4.3.1 creation hive-site.xml
cd $HIVE_HOME/conf
cp hive-default.xml.template hive-site.xml
4.3.2 configuration元datastore

默认circumstances under , Hive using Derby datalibrarystore元data. 但 in produceenvironmentin, 通常using MySQL or PostgreSQL.

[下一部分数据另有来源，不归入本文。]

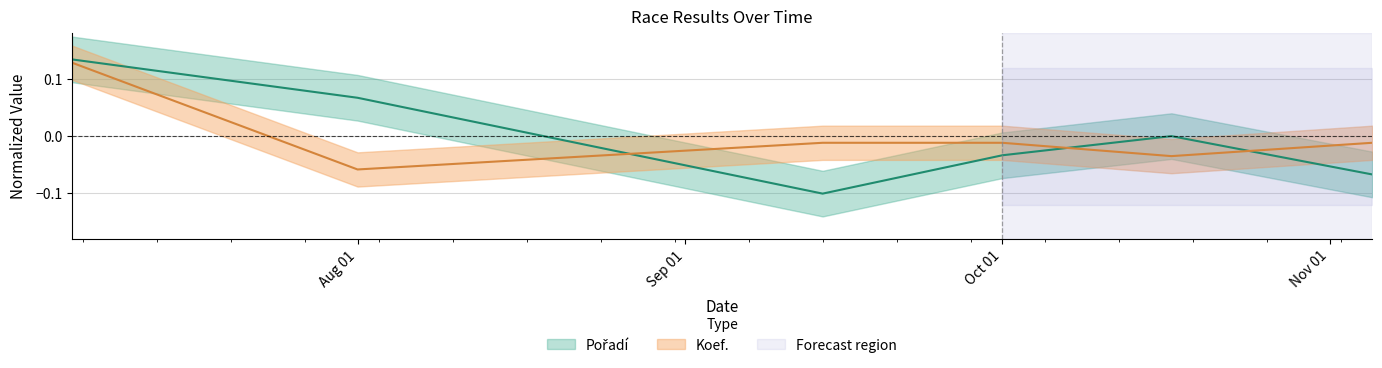

How many intersections are there between Pořadí and Koef.?

3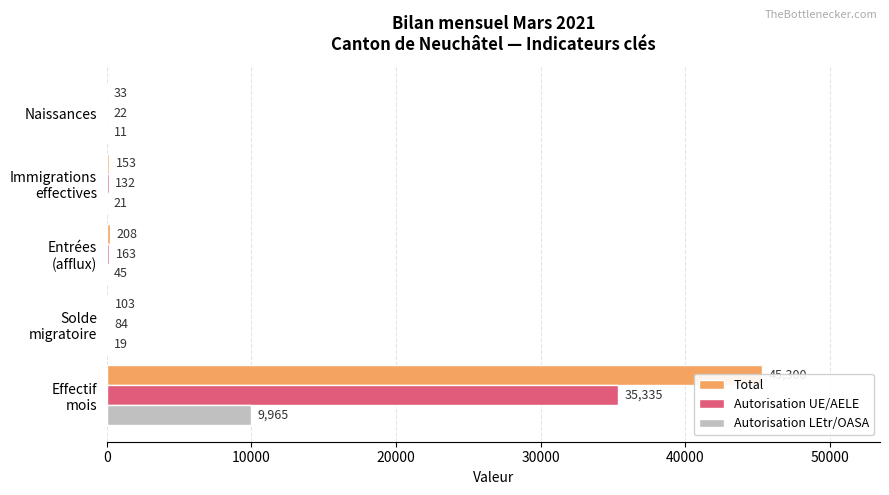

Reading right to left, list all the values displayed in this chart.

Total: 33	153	208	103	45300
Autorisation UE/AELE: 22	132	163	84	35335
Autorisation LEtr/OASA: 11	21	45	19	9965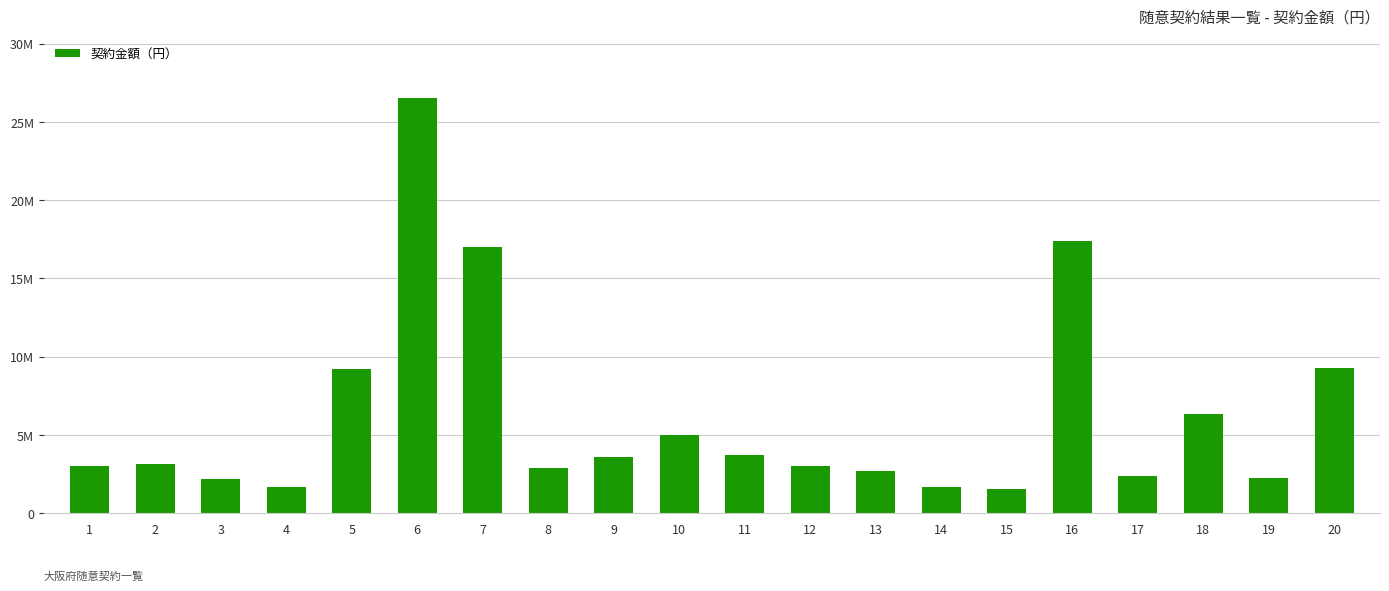

List the labels in order of value, largest first.

6, 16, 7, 20, 5, 18, 10, 11, 9, 2, 1, 12, 8, 13, 17, 19, 3, 4, 14, 15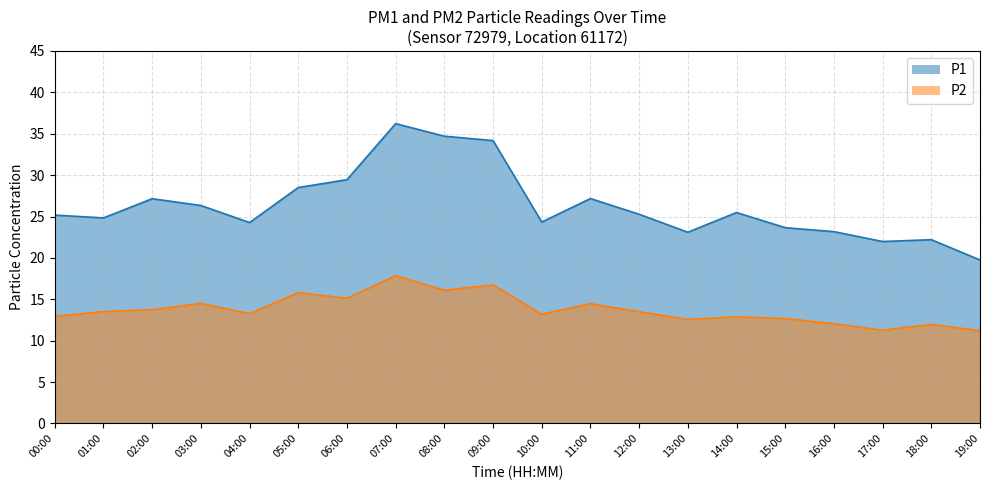

Where does the P2 series first go above 13?

01:00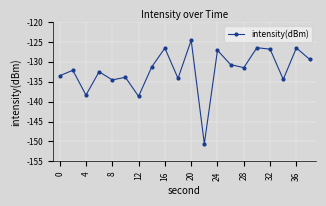

True or false: the data has more than 0 interior local peaks.

True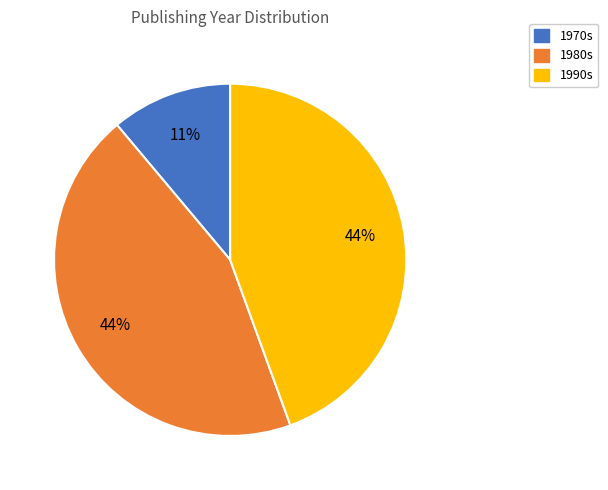

Is there a majority slice in this chart?

No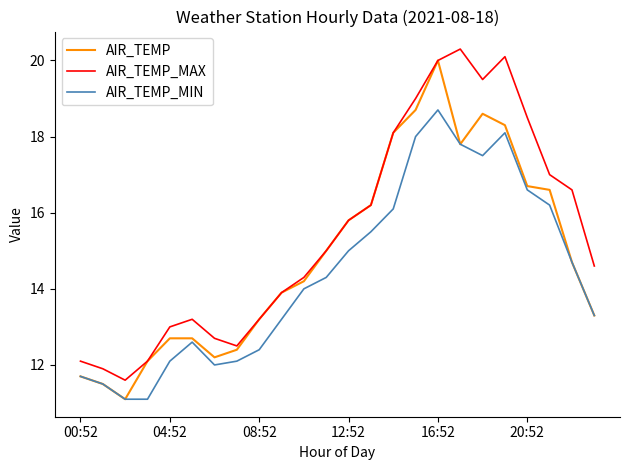

What is the smallest value displayed?

11.1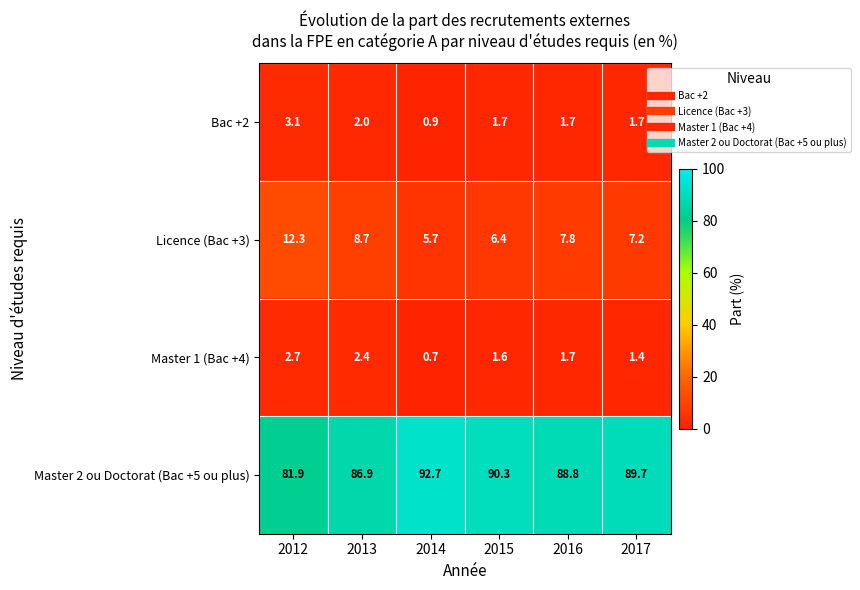

Reading left to right, transcribe all the data shown in this chart.

Bac +2: 2012=3.1	2013=2.0	2014=0.9	2015=1.7	2016=1.7	2017=1.7
Licence (Bac +3): 2012=12.3	2013=8.7	2014=5.7	2015=6.4	2016=7.8	2017=7.2
Master 1 (Bac +4): 2012=2.7	2013=2.4	2014=0.7	2015=1.6	2016=1.7	2017=1.4
Master 2 ou Doctorat (Bac +5 ou plus): 2012=81.9	2013=86.9	2014=92.7	2015=90.3	2016=88.8	2017=89.7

using MySQL serving as元datastore:
  1. installation MySQL:
  2. sudo yum install mysql-server mysql-devel
    
  3. creation Hive datalibrary and user:
  4. mysql -u root -p
    CREATE DATABASE hive_meta;
    CREATE USER 'hive'@'localhost' IDENTIFIED BY 'password';
    GRANT ALL PRIVILEGES ON hive_meta.* TO 'hive'@'localhost';
    FLUSH PRIVILEGES;
    
  5. configuration hive-site.xml:
  6. <property>
      <name>javax.jdo.option.ConnectionURL</name>
      <value>jdbc:mysql://localhost:3306/hive_meta?createDatabaseIfNotExist=true</value>
    </property>
    <property>
      <name>javax.jdo.option.ConnectionDriverName</name>
      <value>com.mysql.jdbc.Driver</value>
    </property>
    <property>
      <name>javax.jdo.option.ConnectionUserName</name>
      <value>hive</value>
    </property>
    <property>
      <name>javax.jdo.option.ConnectionPassword</name>
      <value>password</value>
    </property>
    
  7. under 载 MySQL 驱动:
  8. wget https://dev.mysql.com/get/Downloads/Connector-J/mysql-connector-java-8.0.28.tar.gz
    tar -zxvf mysql-connector-java-8.0.28.tar.gz
    cp mysql-connector-java-8.0.28/mysql-connector-java-8.0.28.jar $HIVE_HOME/lib/
    

4.4 初始化元data

schematool -dbType mysql -initSchema

4.5 启动 Hive

# 启动 Hive commands行客户端
hive

#  or 者启动 Beeline 客户端
beeline -u jdbc:hive2://localhost:10000

4. Hive clusterinstallation

in produceenvironmentin, 通常需要installation Hive cluster. 以 under is 简要步骤:

4.1 configurationplanning

  • 主node: installation Hive service and HiveServer2
  • from node: 无需installation Hive
  • 元datastore: 独立 MySQL or PostgreSQL datalibrary

4.2 installation步骤

  1. in 主node on installation Hive (同 on )
  2. configuration元datastore (同 on )
  3. in 所 has node on configuration Hive environmentvariable
  4. 启动 HiveServer2:
  5. hiveserver2 &
    
  6. verification连接:
  7. beeline -u jdbc:hive2://master:10000 -n username
    

5. commonissues and solution

5.1 初始化元data失败

issues: 执行 schematool commands时失败

solution:

  • check MySQL service is 否正 in run
  • check MySQL user名 and password is 否正确
  • check MySQL 驱动 is 否正确放置 in $HIVE_HOME/lib Table of Contents under

5.2 HiveServer2 无法启动

issues: 执行 hiveserver2 commands after 无法启动

solution:

  • check Hadoop cluster is 否正常run
  • check hive-site.xml configuration is 否正确
  • 查看logfile ($HIVE_HOME/logs) 获取详细errorinformation

5.3 客户端连接失败

issues: using Beeline 连接 HiveServer2 失败

solution:

  • checknetwork连接 is 否正常
  • check HiveServer2 is 否正 in run
  • check防火墙设置, 确保端口 10000 开放

实践练习

练习1: Hive 单nodeinstallation

  1. 准备一台 Linux server
  2. installation JDK 1.8
  3. installation Hadoop 3.x
  4. installation MySQL
  5. installation并configuration Hive
  6. 初始化元data
  7. 启动 Hive 客户端并执行 simple query

练习2: Hive clusterinstallation

  1. 准备 3 台 Linux server
  2. 搭建 Hadoop cluster
  3. in 主node on installation并configuration Hive
  4. configuration MySQL serving as元datastore
  5. 启动 HiveServer2
  6. from othernodeusing Beeline 连接 Hive

练习3: configurationoptimization

  1. modify hive-site.xml in logpath
  2. configuration Hive 执行引擎 for Tez
  3. configuration Hive memoryusing

6. summarized

本tutorial介绍了 Hive basicconcepts, architecture and installationconfigurationmethod, including:

  • Hive core特点 and and 传统datalibrary 区别
  • Hive 分层architecturedesign
  • Hive 单nodeinstallation 详细步骤
  • using MySQL serving as元datastore
  • Hive clusterinstallation basic流程
  • common problem solutions

through本tutorial Learning, 您应该able to成功installation and configuration Hive environment, 并开始using Hive fordataquery and analysis.